Los colombianos que utilicen tarjetas de crédito o soliciten préstamos de consumo tendrán un mayor costo de financiación durante agosto. La Superintendencia Financiera certificó la nueva tasa de usura en 29,66 % efectivo anual, un aumento frente al 28,79 % que estuvo vigente en julio.
La tasa de usura es el límite máximo de intereses que las entidades financieras pueden cobrar por los créditos de consumo y ordinarios. Cobrar por encima de ese porcentaje constituye el delito de usura, según la legislación colombiana.
Aunque no significa que todos los bancos cobren el 29,66 %, sí establece el techo legal para los intereses de este tipo de créditos.

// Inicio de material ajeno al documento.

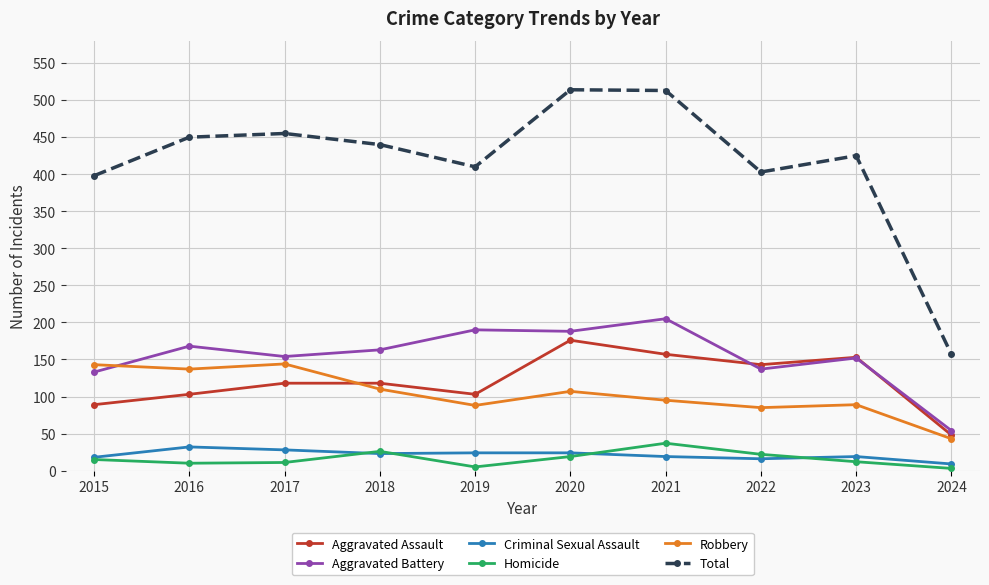

Between 2020 and 2023, which series saw the biggest shift?

Total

En la práctica, esto puede traducirse en:
- Compras con tarjeta de crédito más costosas si se difieren a varias cuotas.
- Créditos de libre inversión con intereses más altos.
- Mayor costo para refinanciar deudas.
- Menor capacidad de endeudamiento para los hogares.
El incremento responde al actual entorno de tasas de interés elevadas en Colombia. El Banco de la República mantiene una política monetaria restrictiva para controlar la inflación, lo que ha encarecido el costo del dinero y, en consecuencia, los créditos.
Analistas económicos señalan que factores como la inflación, la volatilidad de los mercados y el mayor riesgo financiero también influyen en el aumento de la tasa de usura.
Con este panorama, expertos recomiendan comparar las tasas ofrecidas por las entidades financieras antes de adquirir un crédito o financiar compras con tarjeta.